TensorBoard doesn't show all data points

2019-03-20 23:49发布

问题:

I was running a very long training (reinforcement learning with 20M steps) and writing summary every 10k steps. In between step 4M and 6M, I saw 2 peaks in my TensorBoard scalar chart for game score, then I let it run and went to sleep. In the morning, it was running at about step 12M, but the peaks between step 4M and 6M that I saw earlier disappeared from the chart. I tried to zoom in and found out that TensorBoard (randomly?) skipped some of the data points. I also tried to export the data but some data point including the peaks are also missing in the exported .csv.

I looked for answers and found this in TensorFlow github page:

TensorBoard uses reservoir sampling to downsample your data so that it can be loaded into RAM. You can modify the number of elements it will keep per tag in tensorboard/backend/server.py.

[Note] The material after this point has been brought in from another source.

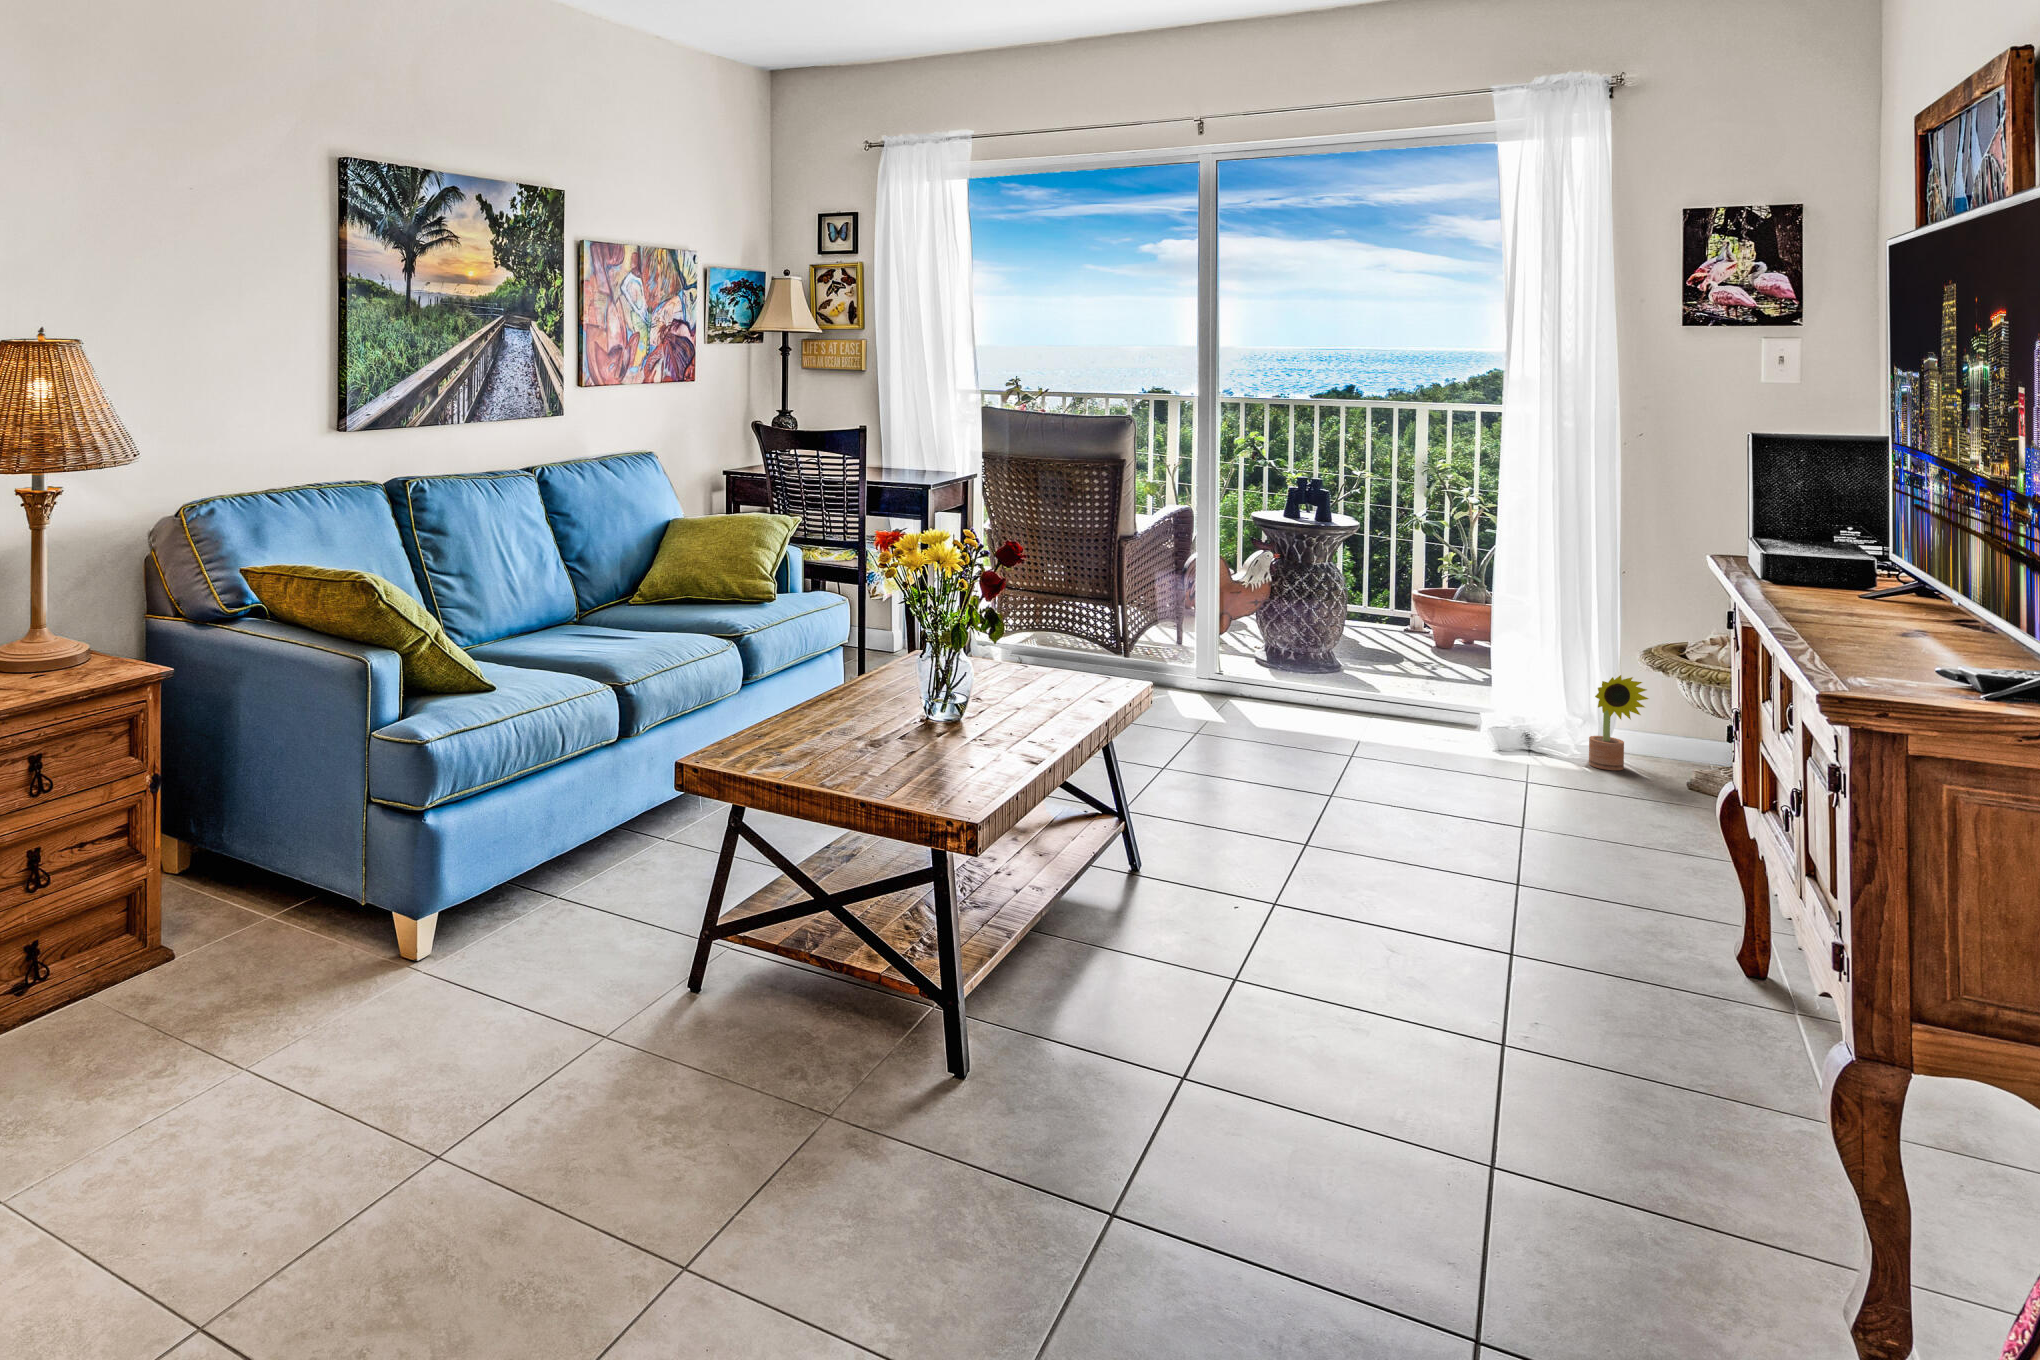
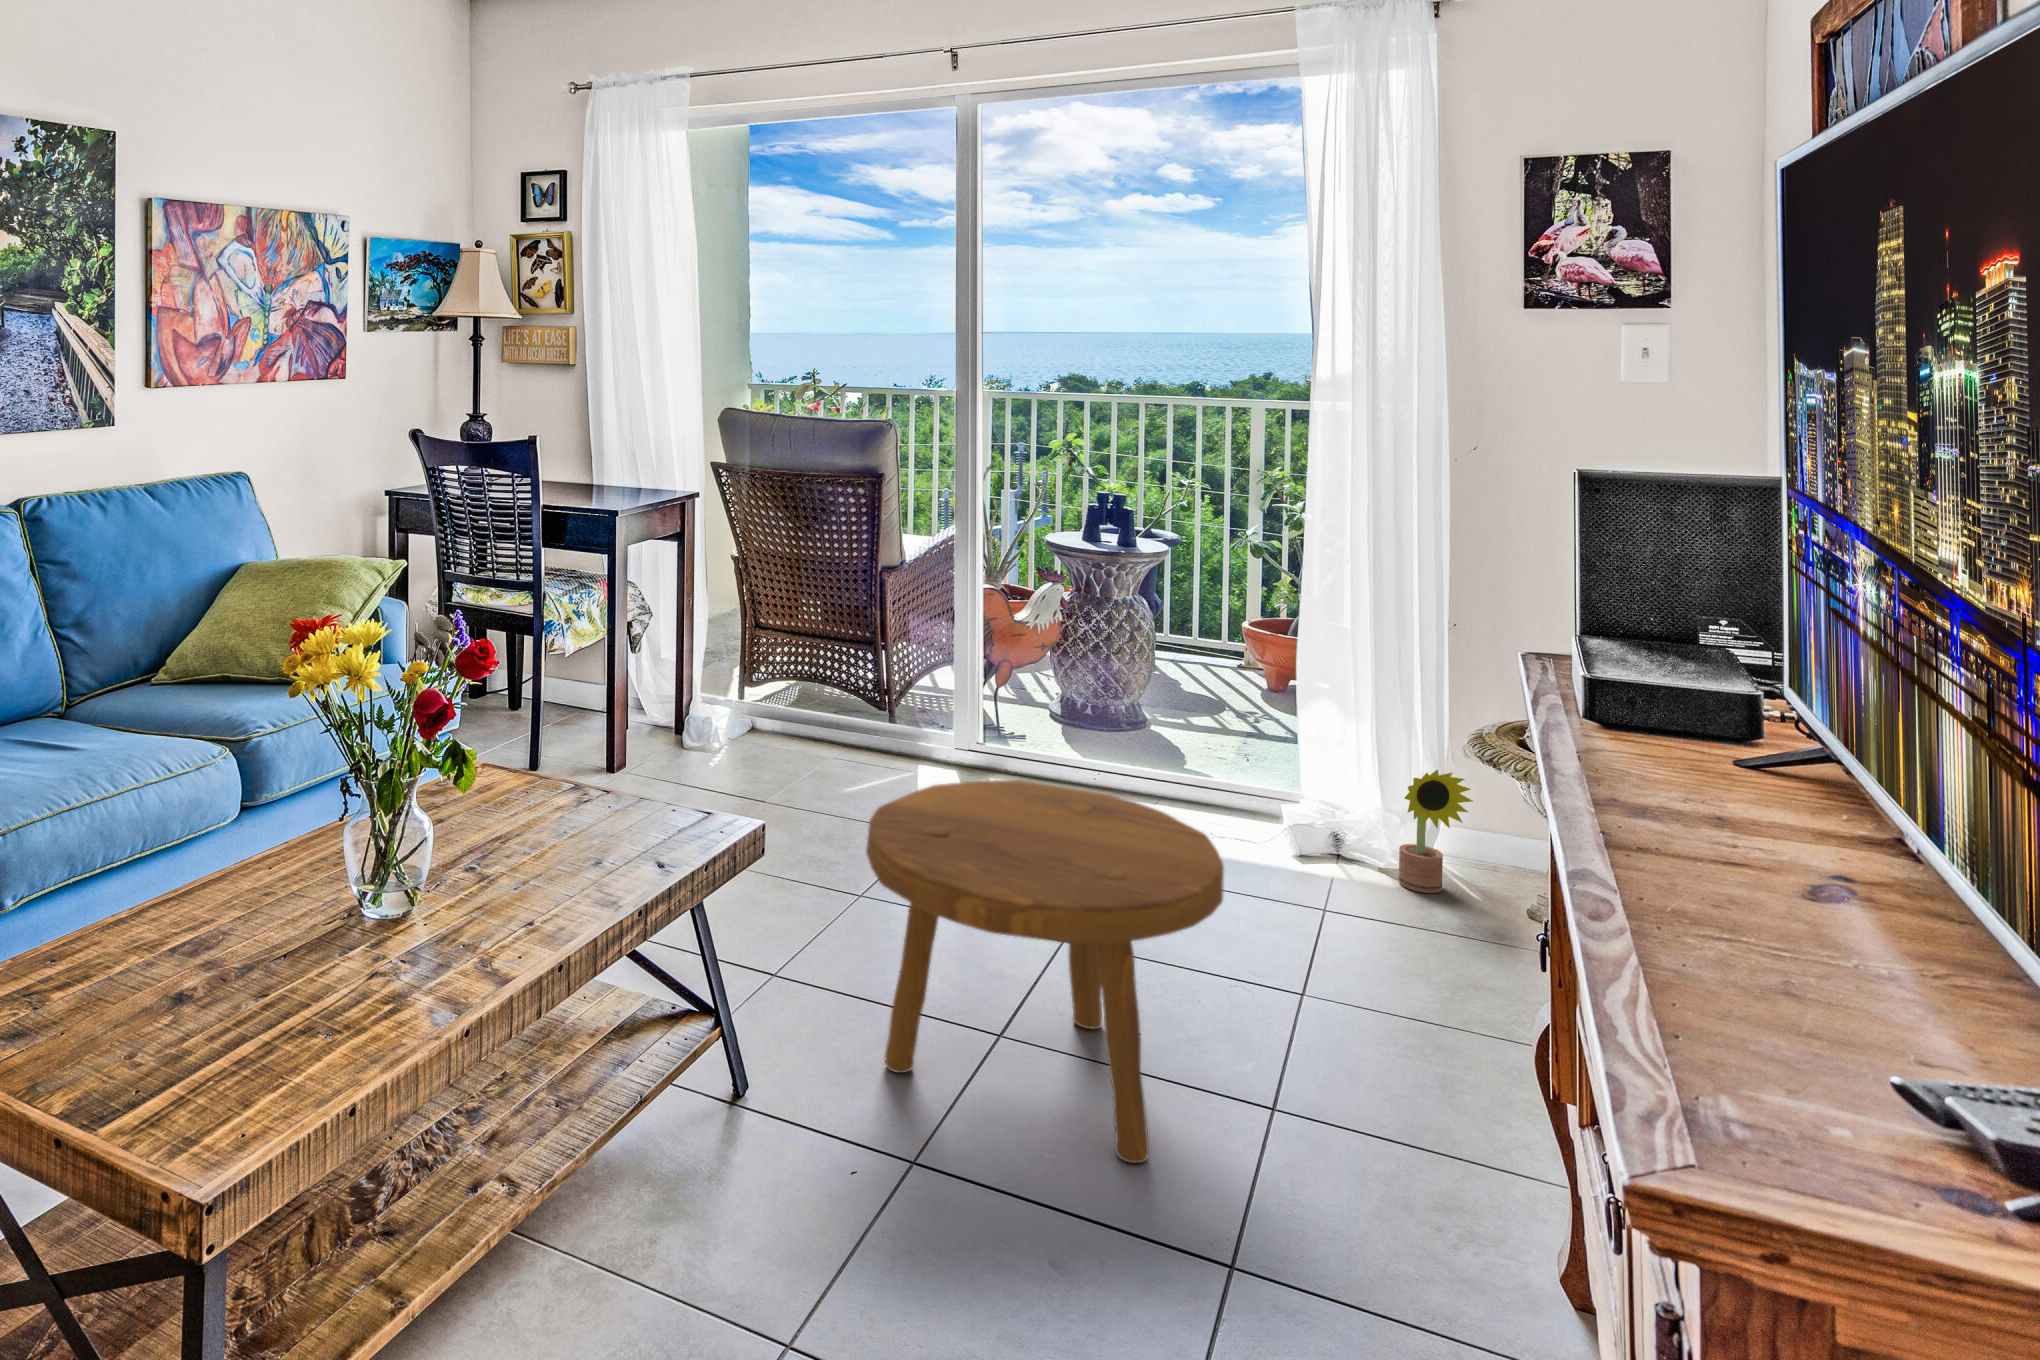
footstool: none [1230,664,1497,899] -> present [866,780,1224,1163]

Has anyone ever modified this server.py file? Where can I find the file and if I installed TensorFlow from source, do I have to recompile it after I modified the file?

回答1:

The comment is out of date - it can actually be modified in tensorboard/backend/application.py, in the "Default Size Guidance". By default, it stores 1000 scalars. You can increase that limit arbitrarily, or set it to 0 to store every scalar.

You don't need to recompile TensorBoard, or even download it from source. You could just modify this file in your TensorBoard yourself.

If you install TensorFlow using pip in virtualenv (ubuntu, mac), then within your virtualenv directory the path to application.py should be something like lib/python2.7/site-packages/tensorflow/tensorboard/backend. If you modify that file, you should get the new setting in your tensorboard (when you run tensorboard in that virtualenv). If you're like me, you'll put a print statement too so you can be sure that you're running modified code :)



回答2:

You don't have to change the source code for this, there is a flag called --samples_per_plugin.

Quoting from the help command

--samples_per_plugin: An optional comma separated list of plugin_name=num_samples pairs to explicitly specify how many samples to keep per tag for that plugin. For unspecified plugins, TensorBoard randomly downsamples logged summaries to reasonable values to prevent out-of-memory errors for long running jobs. This flag allows fine control over that downsampling. Note that 0 means keep all samples of that type. For instance, "scalars=500,images=0" keeps 500 scalars and all images. Most users should not need to set this flag. (default: '')

So if you want to have a slider of 100 images, use:

tensorboard --samples_per_plugin images=100